Work item: The required answer is each line in the entries below where "corner" occurs.
Information supplied: Begin
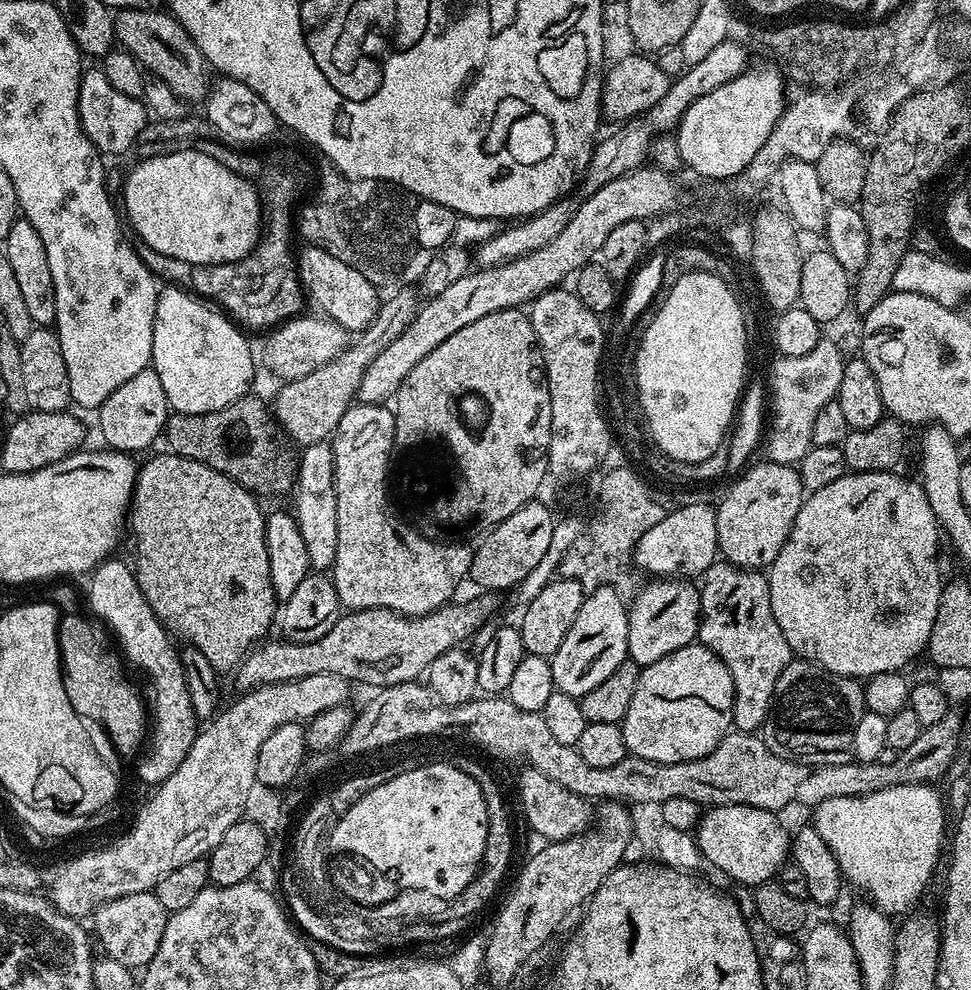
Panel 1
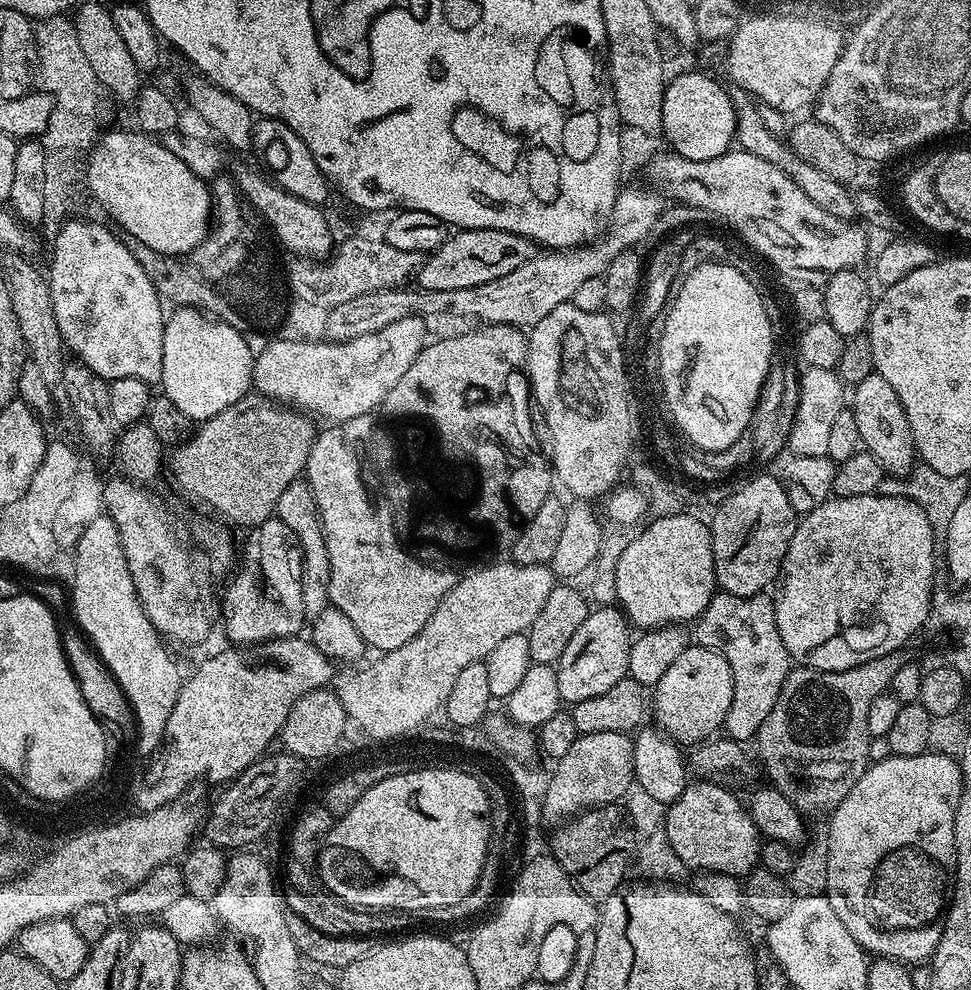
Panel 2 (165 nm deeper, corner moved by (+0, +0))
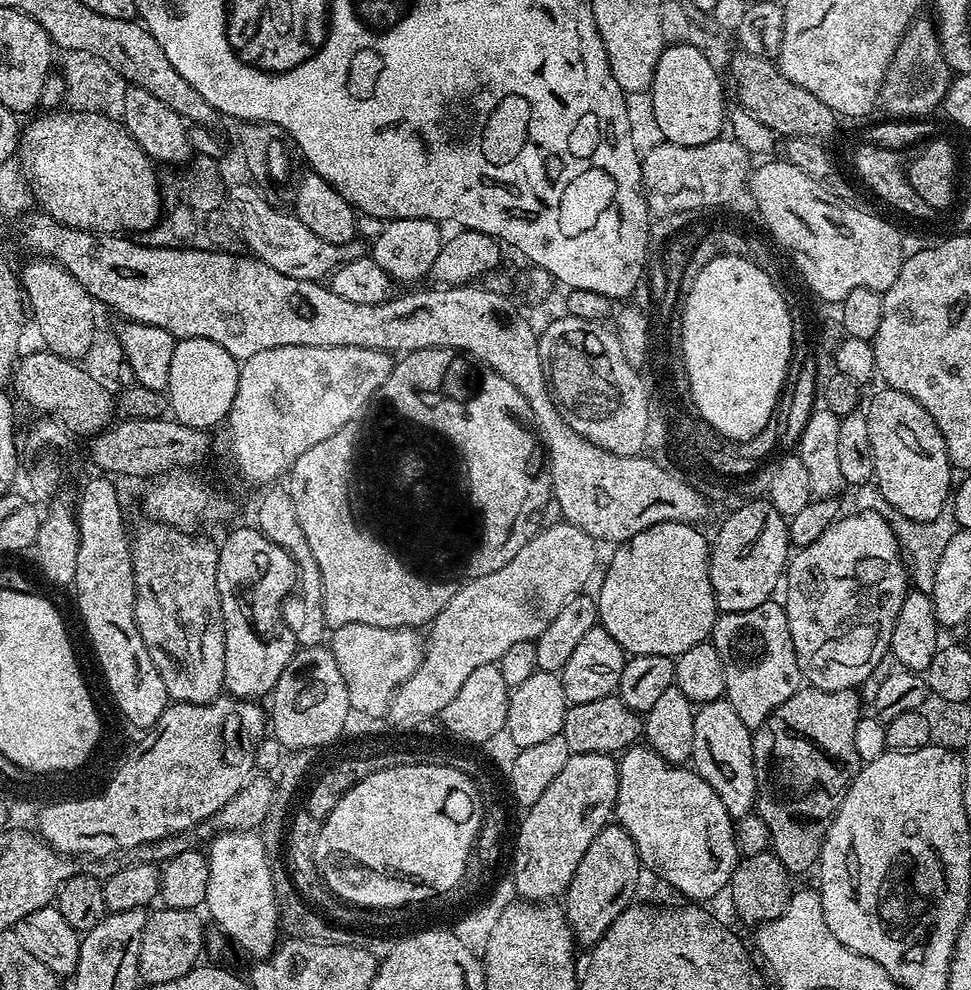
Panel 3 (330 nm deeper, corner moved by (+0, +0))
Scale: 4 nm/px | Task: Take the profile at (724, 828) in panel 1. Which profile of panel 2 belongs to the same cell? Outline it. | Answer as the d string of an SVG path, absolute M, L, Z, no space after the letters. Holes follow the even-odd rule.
M692 782L684 793L667 809L664 818L664 829L682 862L692 870L721 872L737 878L743 878L757 867L760 859L762 834L756 829L752 814L745 801L739 800L732 792L727 792L720 782Z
Information supplied: End
Response area:
Panel 2 (165 nm deeper, corner moved by (+0, +0))
Panel 3 (330 nm deeper, corner moved by (+0, +0))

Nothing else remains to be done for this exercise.